The office body’s Silver Bullet emblem did not have a bullet hole in the middle. The center of the shirt was blotted out with dark muck.

I walked by the body and over to Chef.

He said, “I think we are about full out there. I’m going to take this last box. If you see anything that catches your fancy, Mutt, grab it. I want you to lead out on more of the cooking here soon, so consider this a shopping spree challenge.”

He patted my back and handed me the flashlight. Chef picked up the box and headed out of the backroom. On the way, he passed by the bank of lockers. The top locker fourth from the end was open and he elbowed it closed. He kicked a piece of plastic that was lying in the floor near the base of the lockers.

I looked over the cans. I pulled one marked dumplings and another marked cabbage. I wasn’t confident in what I was going to find when I opened them. I stacked them on one arm so I could carry the flashlight.

I shined the light out on the work shoes sticking out of the cash closet. I shined it up on the lockers as I walked by them. It was like reading the tombstones again. Each one represented a dead soul. Some might still be walking around or even stopping by to eat, but they were just as dead as the two Silver Bullet employees lying on this floor decaying. Maybe they were not just as dead, but they were still decaying for sure.

The lockers read, John Burgess, Alan Campbell, Sherri Campbell, Tobin Donavan, Bubba “Big Boss Man” Doyle, Carrie Falk, Allison Hadder, Tori Simpson, Collin Trasker, Cory Ward, Donna Williams, and Xaria Zimmerman. I didn’t read the set along the bottom.

I kicked the plastic along the floor just like Chef had. I shined the light down and saw the empty package. The torn paper attached to the inside read, Pretty Pony – Ms. Lavender.

I stopped over it and pictured Doc coming out of the woods with the toilet paper and a purple, girl’s toy pony that looked like it had just come out of the package. I shined the light back up on the locker that Chef had elbowed closed. Collin Trasker was on the card.

I tried to pull it open, but it was a combination lock.

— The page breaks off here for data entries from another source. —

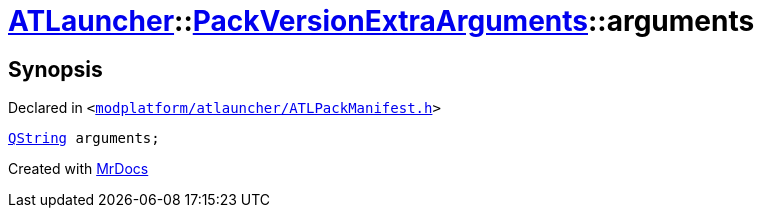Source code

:[#ATLauncher-PackVersionExtraArguments-arguments]
= xref:ATLauncher.adoc[ATLauncher]::xref:ATLauncher/PackVersionExtraArguments.adoc[PackVersionExtraArguments]::arguments
:relfileprefix: ../../
:mrdocs:


== Synopsis

Declared in `&lt;https://github.com/PrismLauncher/PrismLauncher/blob/develop/launcher/modplatform/atlauncher/ATLPackManifest.h#L162[modplatform&sol;atlauncher&sol;ATLPackManifest&period;h]&gt;`

[source,cpp,subs="verbatim,replacements,macros,-callouts"]
----
xref:QString.adoc[QString] arguments;
----



[.small]#Created with https://www.mrdocs.com[MrDocs]#
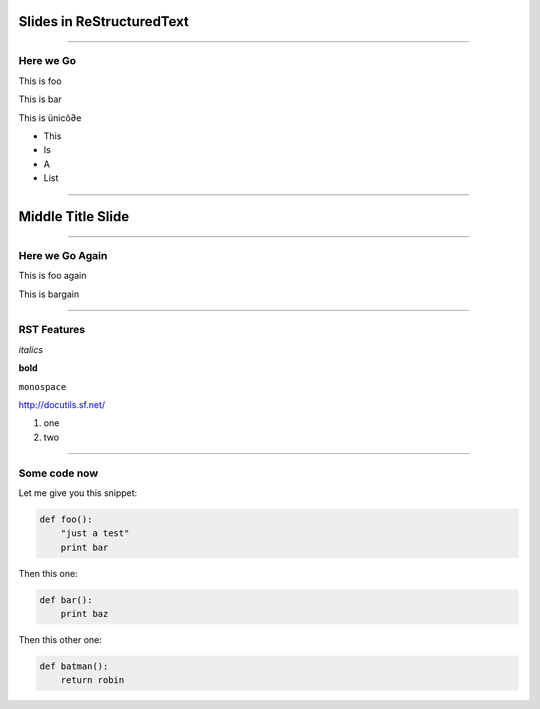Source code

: Slides in ReStructuredText
==========================

----

Here we Go
----------

This is foo

This is bar

This is ünicô∂e

- This
- Is
- A
- List

----

Middle Title Slide
==================

----

Here we Go Again
----------------

This is foo again

This is bargain

----

RST Features
------------

*italics*

**bold**

``monospace``

http://docutils.sf.net/

1. one
2. two

----

Some code now
-------------

Let me give you this snippet:

.. sourcecode:: python

    def foo():
        "just a test"
        print bar

Then this one:

.. sourcecode:: python

    def bar():
        print baz


Then this other one:

.. sourcecode:: python

    def batman():
        return robin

There seemed to be a lot of Traskers on our trip. This combination lock had been left open or had been reopened. Whatever had been in here might not be any longer. I wondered if someone could open a combination lock in nearly full darkness.

I pulled the card off its dry, Scotch tape from the nameplate rectangle. I added it to my pocket of cards and papers.

I walked back out with my two cans, Chef’s flashlight, and another secret. I expected Doc to be staring at me like an evil wizard searching my soul. He was walking out of the bathroom with rolls of toilet paper.